In today’s globalized world, geopolitical actions have far-reaching consequences. After an unprecedented, modern-day pandemic, just as the world began to finally catch a break, the Russia-Ukraine crisis has dented the hopes of a quick recovery. Besides the deplorable bloodshed and human affliction, there are also strong financial ramifications to reckon with. Immediately after Russia launched the invasion, S&P 500 plunged to a nine-month low, undoing a considerable amount of post-pandemic recovery. For those who had to bear the brunt of the prolonged pandemic-induced downturn, this is definitely a cause for concern. Inflation is expected to surge further, equity markets are set to stay volatile, and interest rates could soon increase, all providing little in the way of optimism. However, this situation calls for anything but panic. Here are five wealth management tips amid the Russia-Ukraine crisis.
Every crisis creates opportunities
From a strictly financial standpoint, every crisis has accompanied a fair share of challenges as well as opportunities. While many asset classes have incurred losses, there is also a buying opportunity for those with excess liquidity. In fact, those who harbour a buy-on-dip strategy are investing in stocks, hoping to capitalize on future gains. This strategy is predicated on the idea that, unlike the pandemic situation, the Russia-Ukraine crisis may not drag on for long. Several stocks have indeed rallied in the past few weeks as part of the larger post-pandemic recovery. However, these developments should not encourage ill-advised buying. It is advisable to do your due diligence and time the market before splurging the cash.
Eyes on the prize
Volatilities are an inherent aspect of financial markets. Since markets are largely sentiment-driven, when securities are oversold or overbought, they are bound to cause volatilities. The knock-on impact of the Russia-Ukraine conflict on global financial markets was short-lived, with securities gradually posting recovery since the invasion started. The idea, therefore, is to create a robust, long-term financial plan and commit to it. It’s important to leave the emotion out of investing and develop a wait-and-watch approach. Such a big-picture vision could make you impervious to short-term fluctuations like the Russia-Ukraine conflict is expected to be. Even in the event of a prolongation, there is so much to gain in the end. Remember, patience is a virtue that always pays off.
Keeping eggs in different baskets
The Russia-Ukraine conflict, which is arguably one of the worst crises since World War 2, definitely calls for a portfolio rebalancing based on a fresh risk-return analysis. It’s important to factor in the event-specific risks on asset classes. You can subsequently undertake risk distribution, by diversifying across asset classes, industries, and regions. Needless to say, it is advisable to reduce exposure to Russia or Ukraine-linked assets. Also, one can resort to dynamic allocation, frequently adjusting investments as per market conditions. Even bonds, which tend to have low yields, are now making a compelling case for investment, with the 10-year US treasury yield recently hitting 3% for the first time since 2018. So, irrespective of potential gains, it is advisable to ensure all your eggs are in different baskets.
The charm of commodities
Traditionally, hedging is synonymous with gold and other bullion. Rightly so, precious metals continue to be the best instruments to safeguard value.
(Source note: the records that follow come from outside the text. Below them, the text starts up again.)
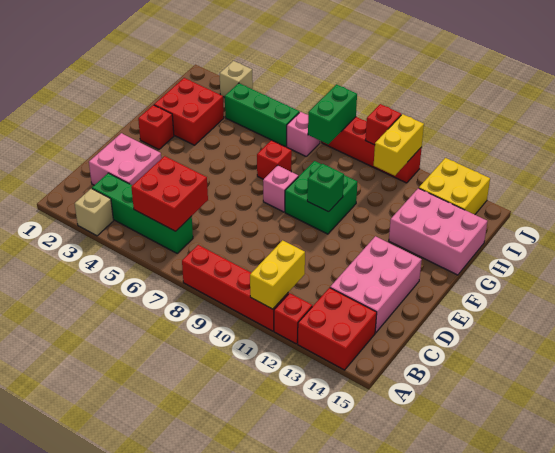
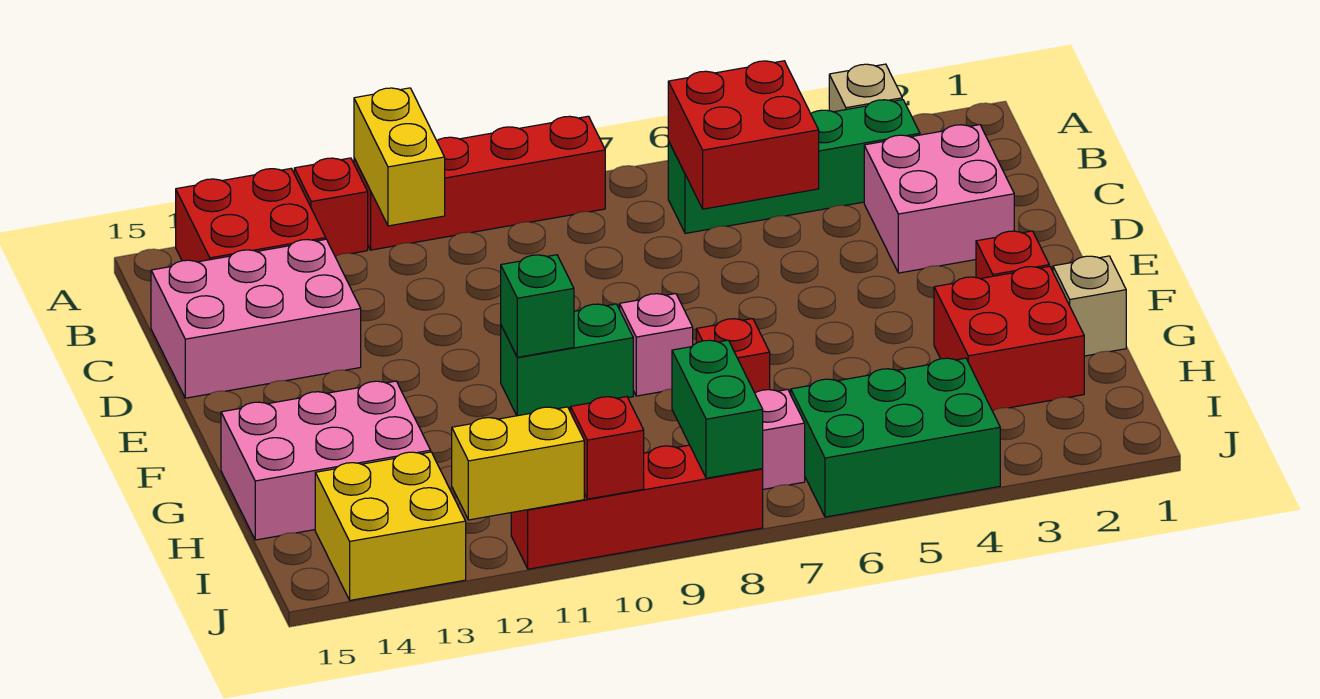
pink 2x3 brick [330,236,422,333] -> pink 2x3 brick turned to [151,239,361,398]
green 2x2 brick [285,161,357,234] -> green 1x2 brick [501,304,633,416]
green 1x3 brick [225,83,299,147] -> green 2x3 brick [791,358,1000,517]
yellow 1x2 brick [374,114,424,176] -> yellow 1x2 brick turned to [452,407,584,520]
tan 1x1 brick [220,61,253,97] -> tan 1x1 brick moved to [1053,256,1126,356]

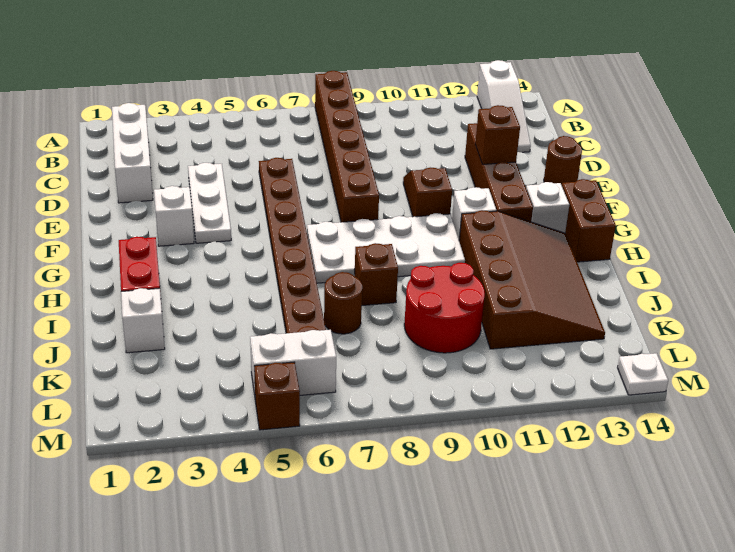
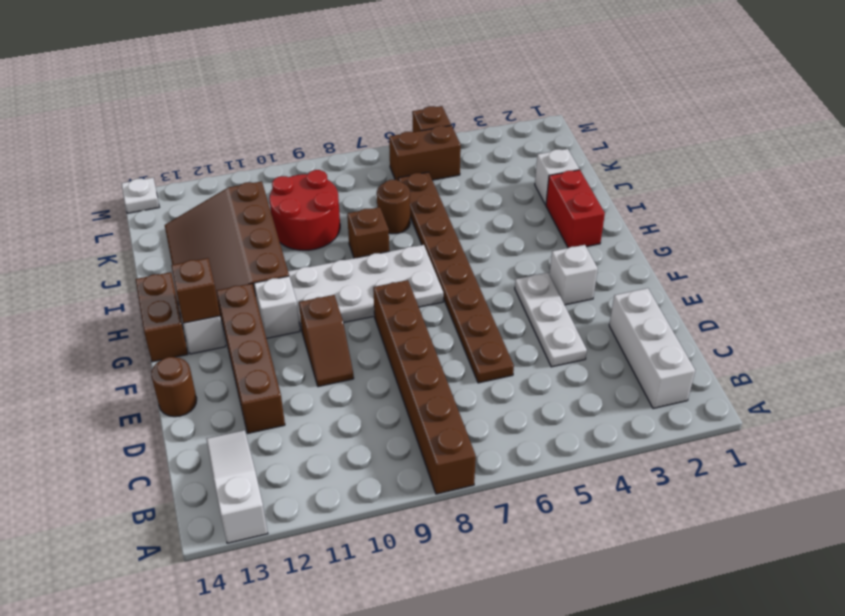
brown 1x1 brick [475,105,520,165] -> brown 1x1 brick moved to [171,258,220,323]
white 1x2 brick [250,330,336,395] -> brown 1x2 brick [389,126,461,180]

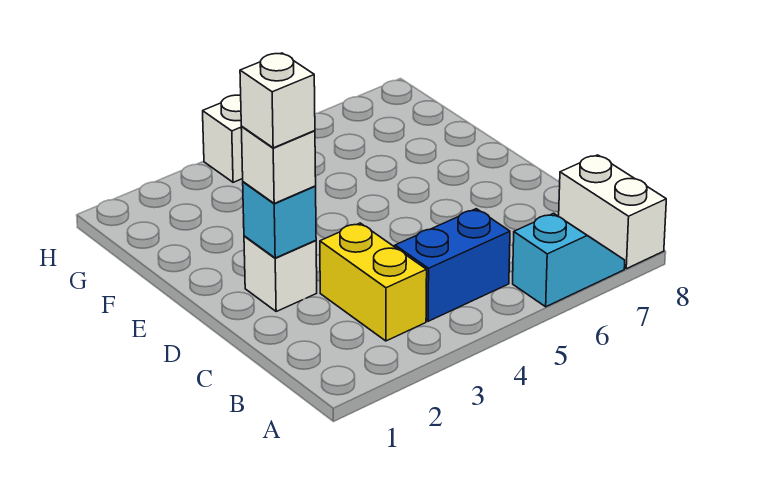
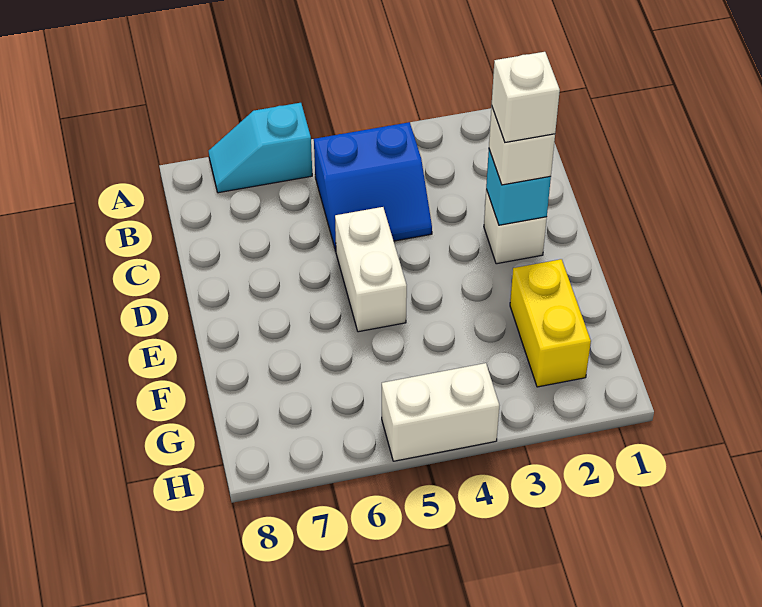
white 1x2 brick [558,155,666,269] -> white 1x2 brick moved to [335,207,407,332]
yellow 1x2 brick [320,223,427,341] -> yellow 1x2 brick moved to [510,259,591,387]

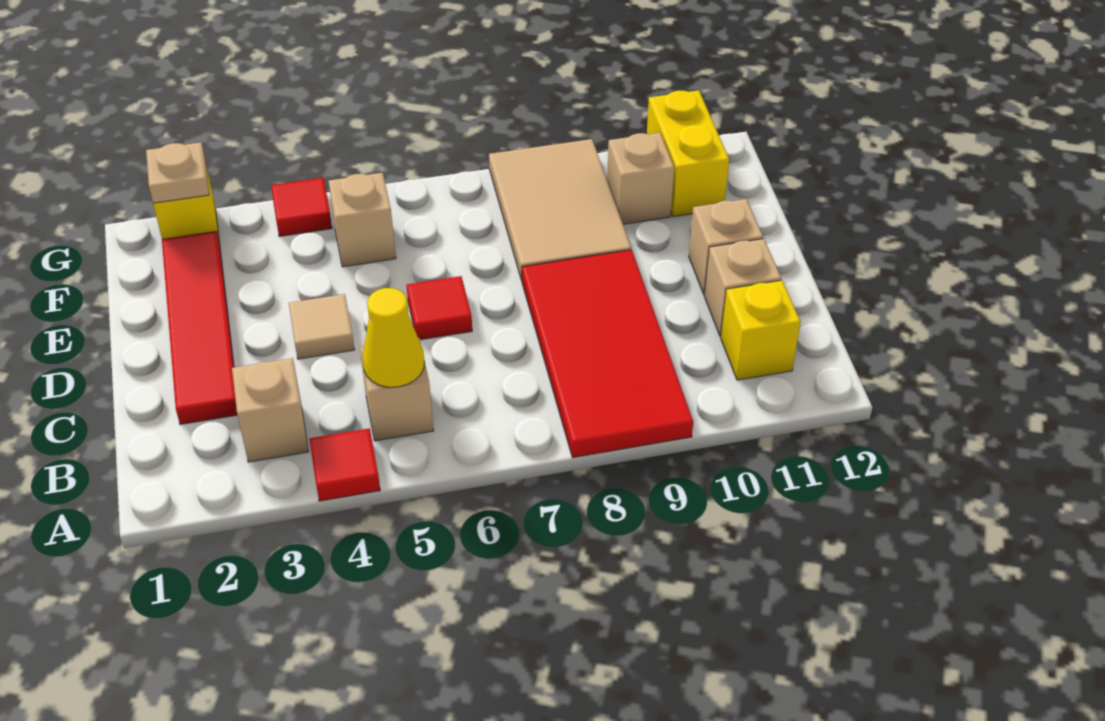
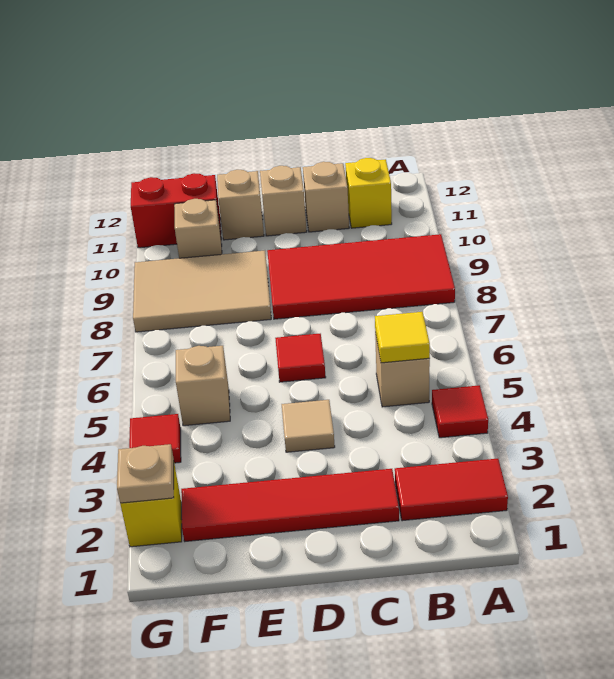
none -> red 1x2 tile [395,459,508,521]
tan 1x1 brick [232,358,309,462] -> tan 1x1 brick moved to [217,170,264,240]
yellow 1x1 cone [363,288,424,387] -> yellow 1x1 tile [375,312,430,363]
yellow 1x2 brick [647,90,729,217] -> red 1x2 brick [131,173,221,248]

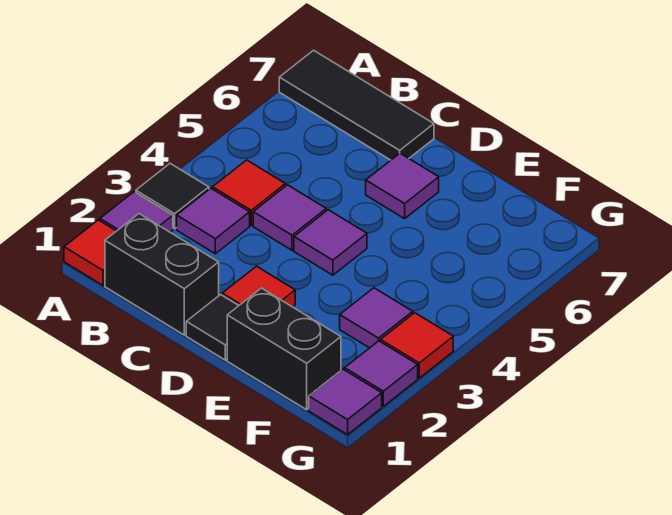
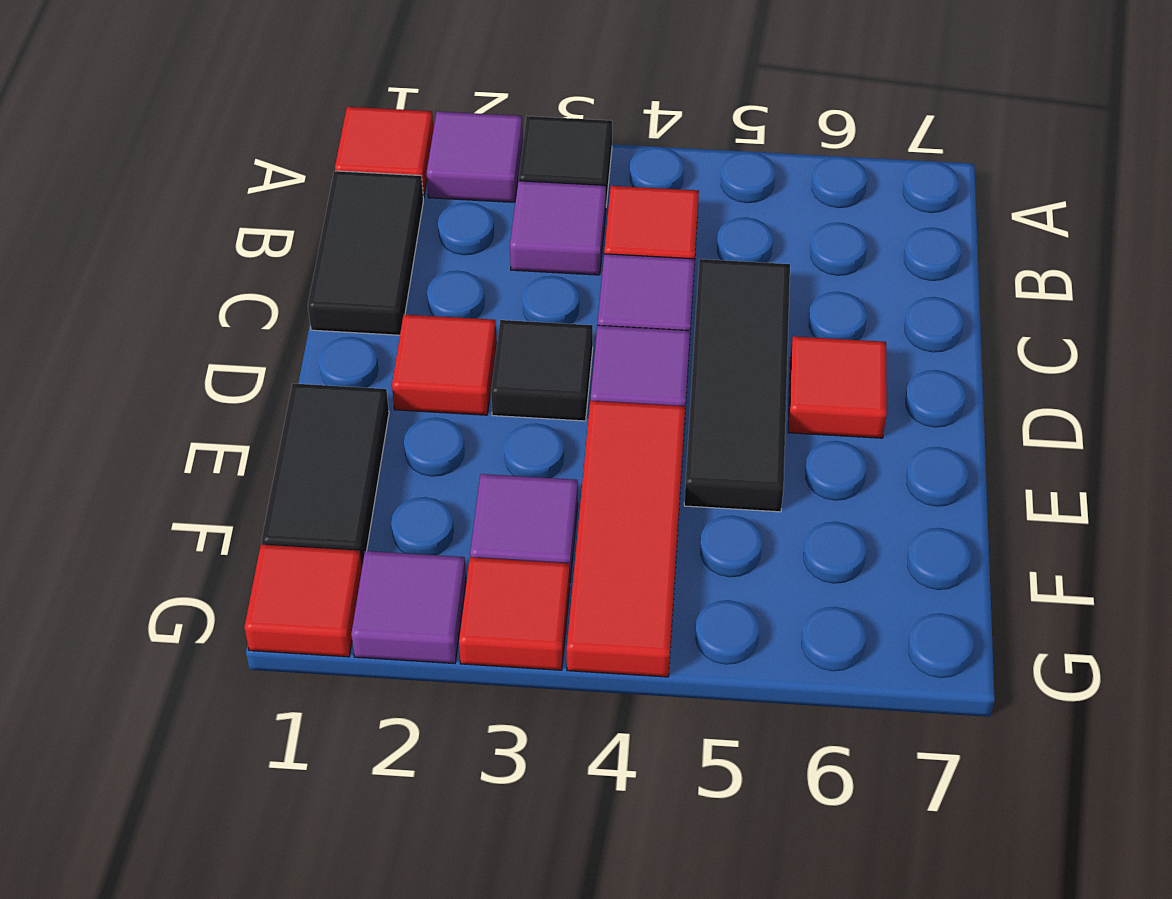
black 1x3 tile [279,50,434,160] -> black 1x3 tile moved to [684,259,790,512]
black 1x2 brick [105,214,219,335] -> black 1x2 tile [308,171,423,335]
black 1x1 tile [186,295,239,360] -> black 1x1 tile moved to [491,320,593,421]
purple 1x1 tile [366,153,439,219] -> red 1x1 tile [788,336,887,438]
black 1x2 brick [227,288,341,410] -> black 1x2 tile [261,384,389,565]
none -> red 1x3 tile [567,401,685,677]
purple 1x1 tile [309,369,382,435] -> red 1x1 tile [244,545,362,657]

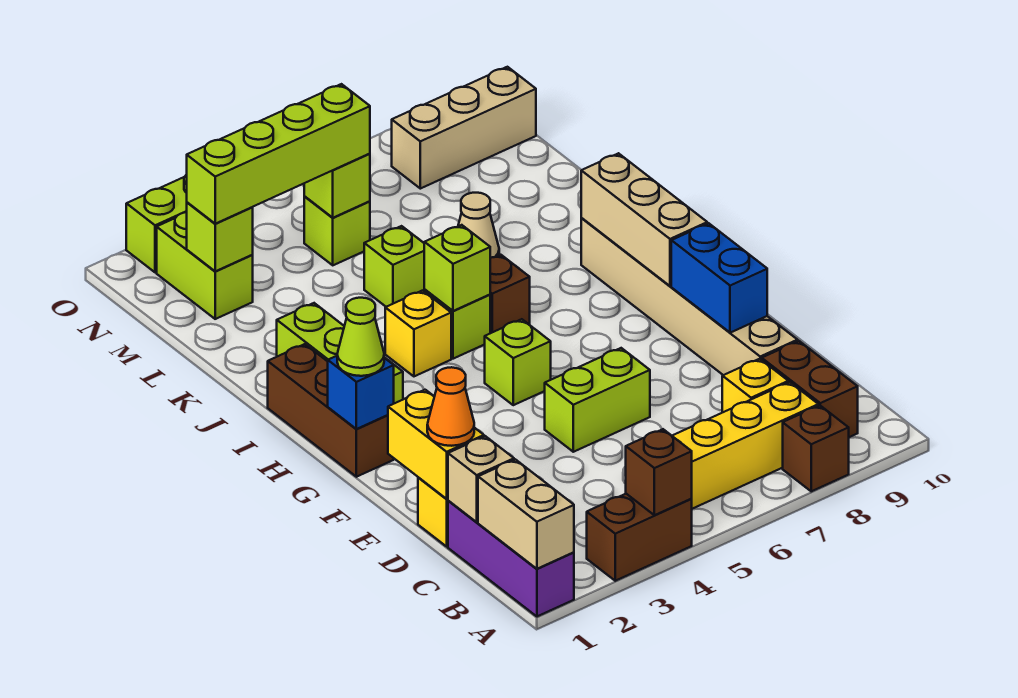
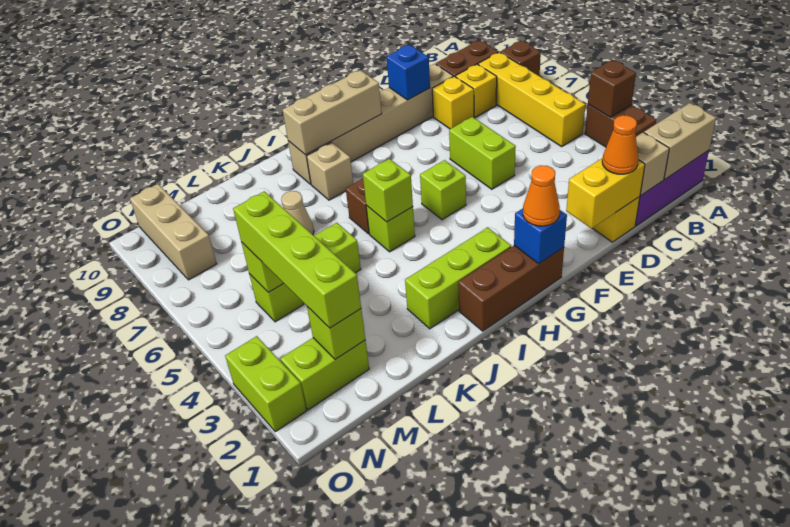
blue 1x2 brick [671,223,767,333] -> blue 1x1 brick [387,45,430,100]
lime 1x1 cone [337,298,384,376] -> orange 1x1 cone [523,165,560,226]
yellow 1x1 brick [385,291,451,376] -> yellow 1x1 brick moved to [432,76,474,129]
none -> tan 1x1 brick [307,142,353,200]

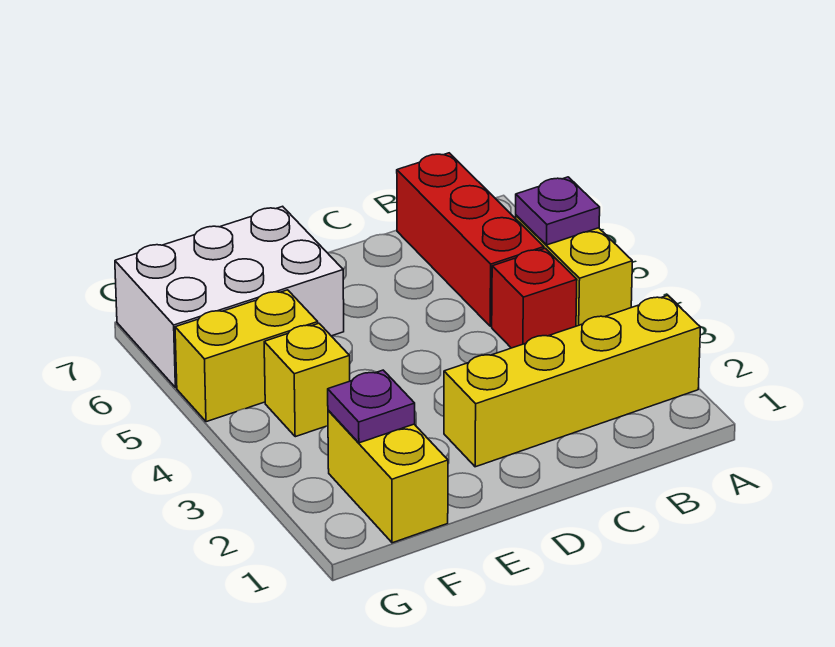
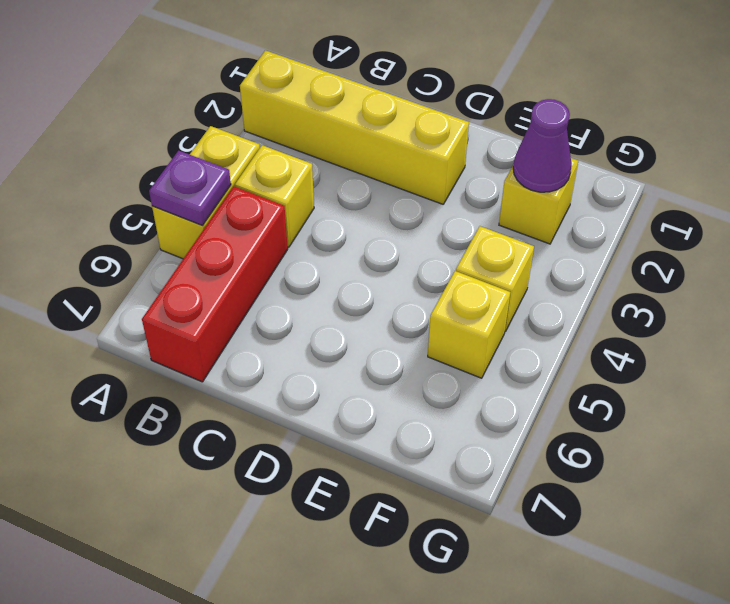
red 1x1 brick [492,248,577,348] -> yellow 1x1 brick [235,145,314,247]
white 2x3 brick [115,206,344,388] -> none
yellow 1x2 brick [328,410,448,543] -> yellow 1x1 brick [499,158,578,244]
purple 1x1 plate [328,370,415,443] -> purple 1x1 cone [513,99,572,192]
yellow 1x2 brick [175,290,318,422] -> yellow 1x1 brick [428,271,510,378]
At the same time, consideration can also be given to commodities like oilseed, corn, wheat, minerals, etc., whose supply is under duress due to the ongoing conflict. Both Russia and Ukraine are well integrated into the global natural gas, oilseed, and minerals value chain. So, the disruptions and supply issues mean that such commodities will offer high returns as demand increases. With economic sanctions and re-evaluation of supply chains underway, the upward trend could continue for the foreseeable future.
The steep learning curve
In securities, every day is a learning opportunity. However, the learning curve can be steep during unnatural events like the Russia-Ukraine conflict. If you perceive this as a downtime, then you can upskill and revisit your investing principles and financial goals. You can draw distinctions between how markets respond to public health crises, recessions, and geopolitical shifts. Those who navigated the Great Recession of 2008 were better positioned to weather the storm brought on by the pandemic. Likewise, the current crisis, too, will make you more proficient to handle future risks. It all boils down to your financial takeaways from the conflict.